Coronavirus/Brésil : Jair Bolsonaro minimise la crise et tient des propos homophobes

11 Nov 2020 à 13:19 Monde
Coronavirus/Brésil : Jair Bolsonaro minimise la crise et tient des propos homophobes

Le président brésilien Jair Bolsonaro a crée une vive polémique mardi pour avoir exhorter les Brésiliens à cesser de traiter la crise du coronavirus comme « un pays de pédés ».

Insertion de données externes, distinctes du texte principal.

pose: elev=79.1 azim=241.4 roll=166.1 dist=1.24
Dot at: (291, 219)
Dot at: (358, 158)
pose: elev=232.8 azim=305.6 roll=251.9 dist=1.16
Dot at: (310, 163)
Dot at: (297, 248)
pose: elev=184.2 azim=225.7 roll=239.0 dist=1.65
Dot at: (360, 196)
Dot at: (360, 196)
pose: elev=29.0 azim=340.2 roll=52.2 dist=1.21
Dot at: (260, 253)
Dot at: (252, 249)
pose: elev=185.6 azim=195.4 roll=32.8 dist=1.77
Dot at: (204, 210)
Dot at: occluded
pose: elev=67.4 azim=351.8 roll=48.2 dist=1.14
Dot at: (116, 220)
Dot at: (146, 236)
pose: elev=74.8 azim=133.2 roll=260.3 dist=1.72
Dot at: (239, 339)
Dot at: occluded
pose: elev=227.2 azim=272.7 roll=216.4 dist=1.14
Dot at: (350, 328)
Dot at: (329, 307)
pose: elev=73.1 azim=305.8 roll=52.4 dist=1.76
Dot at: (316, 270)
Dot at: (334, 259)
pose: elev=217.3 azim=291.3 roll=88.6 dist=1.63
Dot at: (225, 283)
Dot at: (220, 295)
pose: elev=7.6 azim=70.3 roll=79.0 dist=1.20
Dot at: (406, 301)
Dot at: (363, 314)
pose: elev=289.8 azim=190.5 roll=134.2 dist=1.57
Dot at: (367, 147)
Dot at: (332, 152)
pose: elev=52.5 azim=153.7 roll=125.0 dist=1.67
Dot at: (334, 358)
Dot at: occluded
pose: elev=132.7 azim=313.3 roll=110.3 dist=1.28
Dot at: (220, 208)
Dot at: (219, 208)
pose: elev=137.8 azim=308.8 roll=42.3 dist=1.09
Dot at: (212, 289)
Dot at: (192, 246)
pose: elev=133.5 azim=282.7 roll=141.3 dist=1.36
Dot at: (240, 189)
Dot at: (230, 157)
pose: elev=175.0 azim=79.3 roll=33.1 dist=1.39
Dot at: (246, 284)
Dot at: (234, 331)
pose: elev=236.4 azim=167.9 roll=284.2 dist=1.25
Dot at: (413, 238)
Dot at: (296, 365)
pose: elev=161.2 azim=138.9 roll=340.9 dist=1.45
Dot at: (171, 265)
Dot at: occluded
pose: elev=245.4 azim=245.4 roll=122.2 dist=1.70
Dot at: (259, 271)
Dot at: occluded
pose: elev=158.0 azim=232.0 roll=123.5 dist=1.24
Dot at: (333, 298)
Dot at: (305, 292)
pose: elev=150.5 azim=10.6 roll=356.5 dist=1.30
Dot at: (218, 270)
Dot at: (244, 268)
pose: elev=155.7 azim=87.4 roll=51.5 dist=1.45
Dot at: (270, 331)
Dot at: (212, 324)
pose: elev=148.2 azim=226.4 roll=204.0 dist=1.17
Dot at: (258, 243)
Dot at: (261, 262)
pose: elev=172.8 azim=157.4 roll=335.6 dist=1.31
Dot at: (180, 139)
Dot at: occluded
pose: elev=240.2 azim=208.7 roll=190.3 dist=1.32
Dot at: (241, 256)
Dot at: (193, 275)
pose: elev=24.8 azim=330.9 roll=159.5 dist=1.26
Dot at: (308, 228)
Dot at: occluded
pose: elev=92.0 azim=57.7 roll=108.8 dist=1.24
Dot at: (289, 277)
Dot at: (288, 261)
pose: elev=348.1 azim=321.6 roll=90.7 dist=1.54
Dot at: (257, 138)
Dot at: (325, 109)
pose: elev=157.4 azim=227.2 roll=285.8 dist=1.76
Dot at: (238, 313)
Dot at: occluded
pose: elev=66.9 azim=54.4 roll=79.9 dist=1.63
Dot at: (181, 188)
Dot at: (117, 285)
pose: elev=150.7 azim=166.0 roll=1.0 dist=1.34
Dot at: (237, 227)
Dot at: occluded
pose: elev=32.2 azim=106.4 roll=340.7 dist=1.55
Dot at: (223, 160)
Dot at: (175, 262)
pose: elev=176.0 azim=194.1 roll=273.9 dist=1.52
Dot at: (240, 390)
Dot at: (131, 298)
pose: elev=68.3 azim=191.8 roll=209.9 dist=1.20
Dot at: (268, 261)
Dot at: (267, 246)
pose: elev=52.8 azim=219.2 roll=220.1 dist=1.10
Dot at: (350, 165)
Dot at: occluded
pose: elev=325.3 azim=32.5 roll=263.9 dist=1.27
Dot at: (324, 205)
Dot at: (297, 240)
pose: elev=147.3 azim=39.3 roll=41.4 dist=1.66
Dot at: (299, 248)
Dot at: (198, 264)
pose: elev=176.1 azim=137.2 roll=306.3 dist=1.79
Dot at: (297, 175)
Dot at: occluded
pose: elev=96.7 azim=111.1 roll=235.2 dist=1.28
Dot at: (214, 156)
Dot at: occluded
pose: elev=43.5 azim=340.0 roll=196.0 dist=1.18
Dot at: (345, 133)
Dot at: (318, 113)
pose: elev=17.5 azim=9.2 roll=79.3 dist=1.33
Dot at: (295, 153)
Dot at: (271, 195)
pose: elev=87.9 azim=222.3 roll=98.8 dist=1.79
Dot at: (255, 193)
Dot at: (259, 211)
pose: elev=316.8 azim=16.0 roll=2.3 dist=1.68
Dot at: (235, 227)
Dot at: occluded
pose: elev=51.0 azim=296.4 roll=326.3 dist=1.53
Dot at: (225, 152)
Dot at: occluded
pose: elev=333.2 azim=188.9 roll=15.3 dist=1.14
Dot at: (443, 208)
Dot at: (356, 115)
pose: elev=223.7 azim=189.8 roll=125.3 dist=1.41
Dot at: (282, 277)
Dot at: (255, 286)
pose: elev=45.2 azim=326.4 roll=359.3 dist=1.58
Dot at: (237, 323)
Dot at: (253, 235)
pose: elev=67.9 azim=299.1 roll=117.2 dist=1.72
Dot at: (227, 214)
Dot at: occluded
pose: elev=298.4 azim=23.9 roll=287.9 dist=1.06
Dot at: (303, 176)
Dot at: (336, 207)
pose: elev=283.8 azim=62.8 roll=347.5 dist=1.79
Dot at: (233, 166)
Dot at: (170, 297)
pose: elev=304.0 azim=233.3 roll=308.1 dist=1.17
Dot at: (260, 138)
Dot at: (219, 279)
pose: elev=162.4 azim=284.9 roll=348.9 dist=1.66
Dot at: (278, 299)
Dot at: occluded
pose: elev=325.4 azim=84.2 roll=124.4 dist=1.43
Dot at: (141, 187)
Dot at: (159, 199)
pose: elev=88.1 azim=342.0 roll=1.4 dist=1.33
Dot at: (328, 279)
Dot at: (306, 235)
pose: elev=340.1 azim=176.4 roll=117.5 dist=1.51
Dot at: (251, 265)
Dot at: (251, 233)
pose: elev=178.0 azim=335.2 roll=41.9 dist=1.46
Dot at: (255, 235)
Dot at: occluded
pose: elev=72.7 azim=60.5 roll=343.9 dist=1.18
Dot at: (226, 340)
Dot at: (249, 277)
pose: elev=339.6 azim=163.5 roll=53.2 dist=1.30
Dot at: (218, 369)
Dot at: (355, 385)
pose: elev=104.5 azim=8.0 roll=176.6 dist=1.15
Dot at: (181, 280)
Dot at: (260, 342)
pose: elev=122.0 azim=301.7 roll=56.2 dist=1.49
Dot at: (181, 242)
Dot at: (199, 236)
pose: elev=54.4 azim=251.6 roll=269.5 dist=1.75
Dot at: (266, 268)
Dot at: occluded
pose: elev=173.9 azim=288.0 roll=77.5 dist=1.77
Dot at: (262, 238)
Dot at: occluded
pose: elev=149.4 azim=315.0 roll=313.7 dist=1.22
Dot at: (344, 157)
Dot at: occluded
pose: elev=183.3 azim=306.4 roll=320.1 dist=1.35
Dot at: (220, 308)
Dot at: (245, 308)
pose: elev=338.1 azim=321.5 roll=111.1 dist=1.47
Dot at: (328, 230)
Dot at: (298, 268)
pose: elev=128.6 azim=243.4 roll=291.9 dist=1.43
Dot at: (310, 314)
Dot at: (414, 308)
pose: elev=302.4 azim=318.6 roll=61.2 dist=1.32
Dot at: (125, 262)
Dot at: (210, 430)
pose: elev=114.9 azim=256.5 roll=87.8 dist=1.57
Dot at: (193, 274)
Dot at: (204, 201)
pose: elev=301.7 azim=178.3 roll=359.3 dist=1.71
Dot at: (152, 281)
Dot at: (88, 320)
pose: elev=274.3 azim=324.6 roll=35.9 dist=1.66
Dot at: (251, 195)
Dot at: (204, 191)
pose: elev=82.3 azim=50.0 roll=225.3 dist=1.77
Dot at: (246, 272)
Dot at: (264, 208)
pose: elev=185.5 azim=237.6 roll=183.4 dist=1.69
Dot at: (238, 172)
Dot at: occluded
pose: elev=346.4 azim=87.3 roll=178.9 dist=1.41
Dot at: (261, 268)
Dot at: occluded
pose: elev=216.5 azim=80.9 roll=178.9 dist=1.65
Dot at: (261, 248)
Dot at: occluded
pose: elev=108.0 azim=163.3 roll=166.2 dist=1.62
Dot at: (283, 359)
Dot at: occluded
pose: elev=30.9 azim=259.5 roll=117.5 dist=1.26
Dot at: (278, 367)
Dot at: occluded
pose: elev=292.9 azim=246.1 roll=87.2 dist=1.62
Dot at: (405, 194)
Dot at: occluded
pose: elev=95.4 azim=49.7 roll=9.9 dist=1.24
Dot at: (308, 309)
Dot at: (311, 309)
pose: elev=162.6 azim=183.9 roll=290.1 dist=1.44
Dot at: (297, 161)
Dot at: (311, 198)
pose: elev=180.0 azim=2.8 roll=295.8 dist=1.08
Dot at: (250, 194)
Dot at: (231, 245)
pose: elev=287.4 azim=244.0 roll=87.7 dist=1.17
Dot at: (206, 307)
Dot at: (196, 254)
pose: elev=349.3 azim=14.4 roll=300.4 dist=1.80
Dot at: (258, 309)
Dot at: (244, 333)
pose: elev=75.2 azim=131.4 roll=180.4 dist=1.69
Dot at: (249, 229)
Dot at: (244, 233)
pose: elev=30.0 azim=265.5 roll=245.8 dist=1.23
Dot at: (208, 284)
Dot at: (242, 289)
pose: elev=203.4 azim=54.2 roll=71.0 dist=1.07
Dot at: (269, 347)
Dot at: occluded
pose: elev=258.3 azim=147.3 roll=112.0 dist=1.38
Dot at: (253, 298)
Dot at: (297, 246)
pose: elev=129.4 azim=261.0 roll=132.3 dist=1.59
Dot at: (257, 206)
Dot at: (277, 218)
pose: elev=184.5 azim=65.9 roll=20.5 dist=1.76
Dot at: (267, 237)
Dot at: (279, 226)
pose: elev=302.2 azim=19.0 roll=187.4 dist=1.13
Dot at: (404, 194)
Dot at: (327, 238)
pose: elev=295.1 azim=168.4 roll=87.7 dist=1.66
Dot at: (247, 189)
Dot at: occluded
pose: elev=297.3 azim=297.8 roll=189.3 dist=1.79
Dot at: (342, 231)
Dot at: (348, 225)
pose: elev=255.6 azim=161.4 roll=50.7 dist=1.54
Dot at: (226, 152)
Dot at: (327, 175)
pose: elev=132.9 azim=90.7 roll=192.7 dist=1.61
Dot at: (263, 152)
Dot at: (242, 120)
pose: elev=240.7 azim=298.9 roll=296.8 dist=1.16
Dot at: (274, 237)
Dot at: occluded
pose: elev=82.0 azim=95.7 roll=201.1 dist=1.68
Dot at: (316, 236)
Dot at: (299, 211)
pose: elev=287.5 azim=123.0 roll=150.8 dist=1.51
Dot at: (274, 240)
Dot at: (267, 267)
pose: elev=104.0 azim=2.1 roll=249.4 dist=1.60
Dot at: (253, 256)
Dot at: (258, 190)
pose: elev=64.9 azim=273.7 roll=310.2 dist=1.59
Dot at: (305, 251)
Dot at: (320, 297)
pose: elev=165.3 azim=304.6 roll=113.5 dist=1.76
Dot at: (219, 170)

Jair Bolsonaro, a constamment minimisé le coronavirus qui a fait 163 000 décès au Brésil, le deuxième plus grand nombre de morts au monde, après les États-Unis, et en a profité  lors d’un discours sinueux au palais pour menacer le nouveaux président américain, Joe Biden.

« Aujourd’hui, il n’y en a que pour la pandémie, il faut en finir avec ça. Je regrette les morts, je les regrette. Nous allons tous mourir un jour, tout le monde ici va mourir. Ça ne sert à rien de fuir cela, de fuir la réalité. Il faut arrêter d’être un pays de pédés. Nous devons nous battre la tête haute, lutter », a lancé le président d’extrême droite lors d’un discours sur le tourisme, au palais du Planalto, siège du gouvernement fédéral.

« Vous avez été à terre lors de cette pandémie, qui était surdimensionnée », a-t-il également affirmé.

Le président brésilien a apparemment vu la récente suspension des essais de vaccins chinois comme une justification de ses opinions controversées, car mardi il a déclaré que la nouvelle était « une nouvelle victoire pour Jair Bolsonaro ».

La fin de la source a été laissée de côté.